(Beginning of THE DATA)

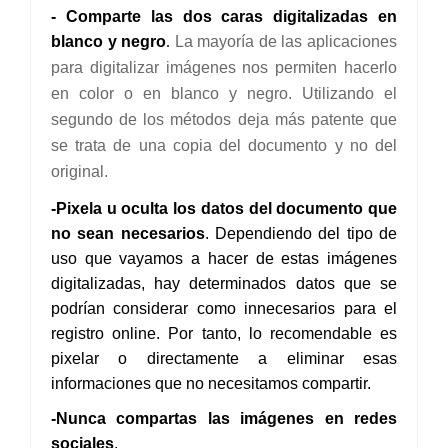
- Comparte las dos caras digitalizadas en
blanco y negro
.
La mayoría de las aplicaciones
para digitalizar imágenes nos permiten hacerlo
en color o en blanco y negro. Utilizando el
segundo de los métodos deja más patente que
se trata de una copia del documento y no del
original.
-Pixela u oculta los datos del documento que
no sean necesarios
. Dependiendo del tipo de
uso que vayamos a hacer de estas imágenes
digitalizadas, hay determinados datos que se
podrían considerar como innecesarios para el
registro online. Por tanto, lo recomendable es
pixelar o directamente a eliminar esas
informaciones que no necesitamos compartir.
-Nunca compartas las imágenes en redes
sociales
.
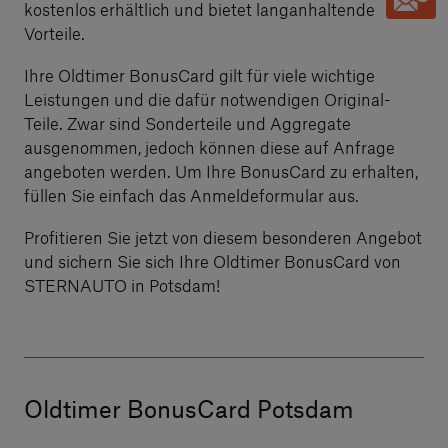
kostenlos erhältlich und bietet langanhaltende
Vorteile.
Ihre Oldtimer BonusCard gilt für viele wichtige
Leistungen und die dafür notwendigen Original-
Teile. Zwar sind Sonderteile und Aggregate
ausgenommen, jedoch können diese auf Anfrage
angeboten werden. Um Ihre BonusCard zu erhalten,
füllen Sie einfach das Anmeldeformular aus.
Profitieren Sie jetzt von diesem besonderen Angebot
und sichern Sie sich Ihre Oldtimer BonusCard von
STERNAUTO in Potsdam!
Oldtimer BonusCard Potsdam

(End of THE DATA)

__YOUR GOAL__. Only a number is needed here: the count of lines above that hold the string "Potsdam".

__YOUR RESPONSE__. 2